_INFORMATION GIVEN_
◇ ◇ ◇
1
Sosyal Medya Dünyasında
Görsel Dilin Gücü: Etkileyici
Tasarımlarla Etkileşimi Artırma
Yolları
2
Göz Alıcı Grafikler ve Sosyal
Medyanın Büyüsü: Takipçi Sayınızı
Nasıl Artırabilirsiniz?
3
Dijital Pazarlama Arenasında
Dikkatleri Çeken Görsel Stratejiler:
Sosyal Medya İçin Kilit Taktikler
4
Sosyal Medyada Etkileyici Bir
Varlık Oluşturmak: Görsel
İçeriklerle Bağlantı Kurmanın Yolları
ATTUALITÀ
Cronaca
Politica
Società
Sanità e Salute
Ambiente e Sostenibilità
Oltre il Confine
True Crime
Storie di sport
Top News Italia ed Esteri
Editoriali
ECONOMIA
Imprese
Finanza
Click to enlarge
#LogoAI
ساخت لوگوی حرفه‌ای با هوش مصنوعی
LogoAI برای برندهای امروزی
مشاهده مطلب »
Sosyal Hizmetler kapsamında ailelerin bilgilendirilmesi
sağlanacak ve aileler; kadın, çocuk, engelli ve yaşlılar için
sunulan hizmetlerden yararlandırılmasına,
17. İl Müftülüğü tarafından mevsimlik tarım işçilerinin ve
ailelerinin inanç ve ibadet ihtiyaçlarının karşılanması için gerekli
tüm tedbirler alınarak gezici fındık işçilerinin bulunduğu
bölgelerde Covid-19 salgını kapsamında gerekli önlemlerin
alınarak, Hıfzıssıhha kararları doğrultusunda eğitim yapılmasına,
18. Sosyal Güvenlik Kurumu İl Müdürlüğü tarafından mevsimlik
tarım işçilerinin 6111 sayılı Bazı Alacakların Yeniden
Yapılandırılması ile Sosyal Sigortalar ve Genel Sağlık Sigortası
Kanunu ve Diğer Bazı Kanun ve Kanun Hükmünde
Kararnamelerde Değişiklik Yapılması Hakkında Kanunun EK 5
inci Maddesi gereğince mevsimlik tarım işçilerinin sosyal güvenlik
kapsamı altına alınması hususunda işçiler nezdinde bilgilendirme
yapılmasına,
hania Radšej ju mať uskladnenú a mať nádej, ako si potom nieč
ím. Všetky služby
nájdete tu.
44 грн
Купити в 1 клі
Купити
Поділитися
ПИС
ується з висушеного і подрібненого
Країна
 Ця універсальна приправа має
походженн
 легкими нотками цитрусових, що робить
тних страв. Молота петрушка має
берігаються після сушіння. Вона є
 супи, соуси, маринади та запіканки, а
◇ ◇ ◇
Would you return the entries exactly as they stand?

_FINISHED EXERCISE_
1
Sosyal Medya Dünyasında
Görsel Dilin Gücü: Etkileyici
Tasarımlarla Etkileşimi Artırma
Yolları
2
Göz Alıcı Grafikler ve Sosyal
Medyanın Büyüsü: Takipçi Sayınızı
Nasıl Artırabilirsiniz?
3
Dijital Pazarlama Arenasında
Dikkatleri Çeken Görsel Stratejiler:
Sosyal Medya İçin Kilit Taktikler
4
Sosyal Medyada Etkileyici Bir
Varlık Oluşturmak: Görsel
İçeriklerle Bağlantı Kurmanın Yolları
ATTUALITÀ
Cronaca
Politica
Società
Sanità e Salute
Ambiente e Sostenibilità
Oltre il Confine
True Crime
Storie di sport
Top News Italia ed Esteri
Editoriali
ECONOMIA
Imprese
Finanza
Click to enlarge
#LogoAI
ساخت لوگوی حرفه‌ای با هوش مصنوعی
LogoAI برای برندهای امروزی
مشاهده مطلب »
Sosyal Hizmetler kapsamında ailelerin bilgilendirilmesi
sağlanacak ve aileler; kadın, çocuk, engelli ve yaşlılar için
sunulan hizmetlerden yararlandırılmasına,
17. İl Müftülüğü tarafından mevsimlik tarım işçilerinin ve
ailelerinin inanç ve ibadet ihtiyaçlarının karşılanması için gerekli
tüm tedbirler alınarak gezici fındık işçilerinin bulunduğu
bölgelerde Covid-19 salgını kapsamında gerekli önlemlerin
alınarak, Hıfzıssıhha kararları doğrultusunda eğitim yapılmasına,
18. Sosyal Güvenlik Kurumu İl Müdürlüğü tarafından mevsimlik
tarım işçilerinin 6111 sayılı Bazı Alacakların Yeniden
Yapılandırılması ile Sosyal Sigortalar ve Genel Sağlık Sigortası
Kanunu ve Diğer Bazı Kanun ve Kanun Hükmünde
Kararnamelerde Değişiklik Yapılması Hakkında Kanunun EK 5
inci Maddesi gereğince mevsimlik tarım işçilerinin sosyal güvenlik
kapsamı altına alınması hususunda işçiler nezdinde bilgilendirme
yapılmasına,
hania Radšej ju mať uskladnenú a mať nádej, ako si potom nieč
ím. Všetky služby
nájdete tu.
44 грн
Купити в 1 клі
Купити
Поділитися
ПИС
ується з висушеного і подрібненого
Країна
 Ця універсальна приправа має
походженн
 легкими нотками цитрусових, що робить
тних страв. Молота петрушка має
берігаються після сушіння. Вона є
 супи, соуси, маринади та запіканки, а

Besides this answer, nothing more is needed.